Source extract

"""

- Chalk portrait by William Rothenstein in 1908 "intensely penetrating blue eyes and ... beautifully abundant, copper-red hair"
- Born: Lucy Barbara Bradby 25 July 1873
- Died: 16 November 1961 (aged 88) St Paul's Hospital, Hemel Hempstead,
- Education: St Leonards School; Lady Margaret Hall, Oxford;
- Occupation: social historian
- Organization: Women's Industrial Council
- Known for: The Labourer trilogy

= Barbara Hammond =

British social historian (1873–1961)

Lucy Barbara Hammond (née Bradby, 1873–1961) was an English social historian who researched and wrote many influential books with her husband, John Lawrence Hammond, including the Labourer trilogy about the impact of enclosure and the Industrial Revolution upon the lives of workers.

==Early life and education==
Born on 25 July 1873, she was the seventh child of Edward Bradby, who was a master at Harrow and headmaster of Haileybury College. In 1885, her father retired from Haileybury and moved to the new charitable settlement of Toynbee Hall in London's East End, with the family residing at St Katharine Docks – a significant change from Barbara's rural upbringing but which she took in her stride. She was then sent to the progressive new boarding school of St Leonards in Scotland, which was pioneering academic education for girls.

"""

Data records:
"""

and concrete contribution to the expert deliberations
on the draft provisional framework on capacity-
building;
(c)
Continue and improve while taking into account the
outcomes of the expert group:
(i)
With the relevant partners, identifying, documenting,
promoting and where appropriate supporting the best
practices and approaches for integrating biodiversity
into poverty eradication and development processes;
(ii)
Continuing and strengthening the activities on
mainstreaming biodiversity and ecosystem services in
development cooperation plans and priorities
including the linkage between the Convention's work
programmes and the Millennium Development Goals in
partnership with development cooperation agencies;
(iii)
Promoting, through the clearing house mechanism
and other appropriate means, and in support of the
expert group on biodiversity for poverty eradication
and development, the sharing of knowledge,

"""
"""

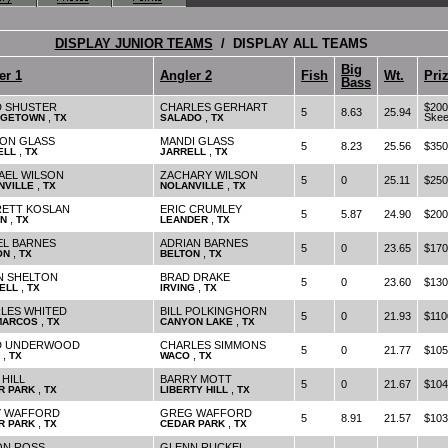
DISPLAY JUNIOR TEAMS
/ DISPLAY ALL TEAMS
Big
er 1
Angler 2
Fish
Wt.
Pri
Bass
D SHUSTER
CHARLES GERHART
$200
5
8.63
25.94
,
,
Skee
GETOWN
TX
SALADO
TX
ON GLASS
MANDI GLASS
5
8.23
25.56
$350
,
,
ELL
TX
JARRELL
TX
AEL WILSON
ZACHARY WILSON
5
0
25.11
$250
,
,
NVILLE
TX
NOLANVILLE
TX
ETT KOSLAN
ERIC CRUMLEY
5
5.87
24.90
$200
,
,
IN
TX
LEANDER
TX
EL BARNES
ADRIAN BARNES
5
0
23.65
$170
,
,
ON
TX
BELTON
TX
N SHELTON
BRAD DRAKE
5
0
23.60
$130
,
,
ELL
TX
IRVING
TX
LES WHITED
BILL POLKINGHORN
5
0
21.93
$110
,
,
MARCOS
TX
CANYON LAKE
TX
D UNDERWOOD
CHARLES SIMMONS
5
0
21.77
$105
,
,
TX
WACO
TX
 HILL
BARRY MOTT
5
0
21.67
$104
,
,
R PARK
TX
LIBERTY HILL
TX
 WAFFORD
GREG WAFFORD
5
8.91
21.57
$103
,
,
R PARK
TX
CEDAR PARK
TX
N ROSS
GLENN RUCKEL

"""

Tasks to carry out
[A] List every school or college named in the Barbara Hammond biography.
[B] Pick up the Barbara Hammond biography after its last sentence and keep writing it.

Results by task
[A] St Leonards School; Lady Margaret Hall, Oxford; Harrow; Haileybury College

[B]
In 1892, she won a scholarship to Lady Margaret Hall, Oxford, following her sister Dorothy. She was the first woman student at Oxford to use a bicycle and was also head of the college's boat club, captain of the hockey team and a tennis champion. She further distinguished herself by being the first woman to take a double-first in Classical Moderations and Greats – a set of examinations renowned for their difficulty. This feat inspired a limerick:

In spite of long hours with a crammer,
I never get more than a Gamma,
But the girl over there
With the flaming red hair
Gets Alpha Plus every time, damn her!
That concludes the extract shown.